Harbe kumandan tayin edilen zat, ordu içinde bulunma ihtimali olan casusları ve askerin maneviyatını bozacak zararlı davranışlarda bulunabilecek şahısları temizlemesi, orduyu teftiş ve kontrol etmekle meşgul olması icabeder.

"Emîr"in soy ve fikir bakımından kendi soy ve fikrinde olanlara kendi mezhebinde bulunanlara meyletmemesi, soy, fikir ve mezhepte ayrı olanlara sırt çevirmemesi: ufak tefek bazı hâdiselere gereğinden fazla önem verip işi büyütmek suretiyle ihtilaf ve ayrılıklara yol açmaması gerekir." (Mâverdi, a.g.e., 39)

"Cihâd emîri", devlet başkanının vekilidir. İslâm'da devlet başkanına itaat bir görev olduğu gibi; onun vekiline de itaat bir görevdir. Hatta fertler, emîrin emrettiği veya yasakladığı şeylerin faydalı olup olmadıklarına bakmaksızın ona itaat etmeleri gerekir. Çünkü bu şekilde içtihada dayanan hususlarda devlet başkanı veya vekiline itaat gereklidir. Meselâ: Emîr, orduyu teşkil eden su taşıyıcıları, sağ cenah temsilcileri, sol cenah temsilcileri vb. gruplara "hiç birinin harp halinde diğerine yardım için bulunduğu noktayı terketmemesini" tenbih edecek olursa, bu grupların yerlerinden kımıldamamaları gerekir. İsterse bu gruplardan birinin düşman tarafından yenilgiye uğratılmasından endişe duyulsun (Ö. N. Bilmen, a.g.e., III, 362)

"Emîr"in emrettiği veya yasakladığı şeylerin Allah'a karşı bir masiyet yahut helâk olmayı gerektiren, uygun olmayan bir davranış olduğu herkes tarafından kabul edilirse, bu takdirde kendisine itaat gerekmez. Çünkü Yaratan'a karşı gelmeyi gerektiren hususlarda, yaratılana itaat edilmesi caiz değildir. "Üstün, kanuna aykırı emirlerine uyulmaz" kuralı mâlûmdur. Buna rağmen böyle masiyeti gerektiren bir emir veya yasaklama durumunda sabır ve tahammül gösterilir, isyandan kaçınılır.

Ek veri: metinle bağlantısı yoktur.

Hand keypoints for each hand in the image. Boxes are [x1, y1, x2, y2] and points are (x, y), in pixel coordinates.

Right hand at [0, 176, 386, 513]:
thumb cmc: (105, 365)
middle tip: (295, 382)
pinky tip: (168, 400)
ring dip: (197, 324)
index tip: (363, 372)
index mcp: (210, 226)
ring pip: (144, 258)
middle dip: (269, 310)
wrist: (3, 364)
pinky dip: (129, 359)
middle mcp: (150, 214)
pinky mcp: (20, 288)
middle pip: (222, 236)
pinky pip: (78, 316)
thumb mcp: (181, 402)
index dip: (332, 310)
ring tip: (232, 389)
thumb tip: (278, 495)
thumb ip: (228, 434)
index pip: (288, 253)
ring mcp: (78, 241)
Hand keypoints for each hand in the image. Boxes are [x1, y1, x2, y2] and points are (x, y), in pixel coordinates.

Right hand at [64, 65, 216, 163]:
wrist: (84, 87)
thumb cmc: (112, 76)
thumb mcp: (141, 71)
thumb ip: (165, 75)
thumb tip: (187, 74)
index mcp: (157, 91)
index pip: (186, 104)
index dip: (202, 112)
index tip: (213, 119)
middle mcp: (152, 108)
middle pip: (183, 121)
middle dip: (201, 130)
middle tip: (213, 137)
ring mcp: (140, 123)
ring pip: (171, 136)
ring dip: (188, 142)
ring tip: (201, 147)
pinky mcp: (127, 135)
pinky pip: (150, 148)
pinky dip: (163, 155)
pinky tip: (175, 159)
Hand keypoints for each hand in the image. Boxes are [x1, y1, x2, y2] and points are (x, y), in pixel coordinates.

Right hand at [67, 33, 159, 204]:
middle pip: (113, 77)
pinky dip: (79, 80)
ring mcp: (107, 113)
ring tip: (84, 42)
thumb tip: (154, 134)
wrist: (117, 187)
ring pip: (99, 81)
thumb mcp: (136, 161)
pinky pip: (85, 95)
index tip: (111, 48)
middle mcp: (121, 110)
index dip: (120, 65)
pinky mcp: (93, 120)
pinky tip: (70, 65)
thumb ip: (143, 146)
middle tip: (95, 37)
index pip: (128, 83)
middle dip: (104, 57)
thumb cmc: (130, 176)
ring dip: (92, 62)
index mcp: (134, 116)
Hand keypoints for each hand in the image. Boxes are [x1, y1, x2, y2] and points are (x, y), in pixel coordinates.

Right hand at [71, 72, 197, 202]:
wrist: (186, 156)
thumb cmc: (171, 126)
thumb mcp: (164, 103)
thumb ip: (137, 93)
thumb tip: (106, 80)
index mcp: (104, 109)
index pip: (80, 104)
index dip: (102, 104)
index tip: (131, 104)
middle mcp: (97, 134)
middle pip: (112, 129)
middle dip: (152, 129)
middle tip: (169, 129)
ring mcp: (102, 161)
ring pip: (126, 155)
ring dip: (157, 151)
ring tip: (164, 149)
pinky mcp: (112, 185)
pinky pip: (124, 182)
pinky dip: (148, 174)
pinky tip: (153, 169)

Yukarda anılan durumlar, müslümanların, kendilerinden olan bir yönetici (veliyyü'l-emr) tarafından yönetildikleri dönemlere mahsustur. Ülkeleri istilaya uğramış, başlarına tâğutlardan biri geçmiş olan müminlerin eli kolu bağlı oturmaları kendilerine yakışmaz. Bu durumda da bir cihad emirinin başkanlığında cihad etmeleri üzerlerine farzdır. Cihadı terketmeleri Allah'ın emirlerine karşı gelmek demektir. Bu cihadın mutlaka silâhla yapılması da şart değildir. Zamanı gelinceye kadar; dille, kalemle,malla, ve akla gelebilen her türlü vasıta ile yapılabilir. Tâ ki müminler, aralarından kendilerine önderlik yapacak birini hazırlayıp, onun etrafında birlik olsunlar. Böyle biri görev yüklenince de ona muhalefet etmek, yahut ona yardım etmemek cihadı terketmek demektir. Normal zamanlarda devlet reisine itaat nasıl farz ise, bu durumda da müminlerin çevresinde birleştikleri "lider" yani cihad emirine itaat farzdır.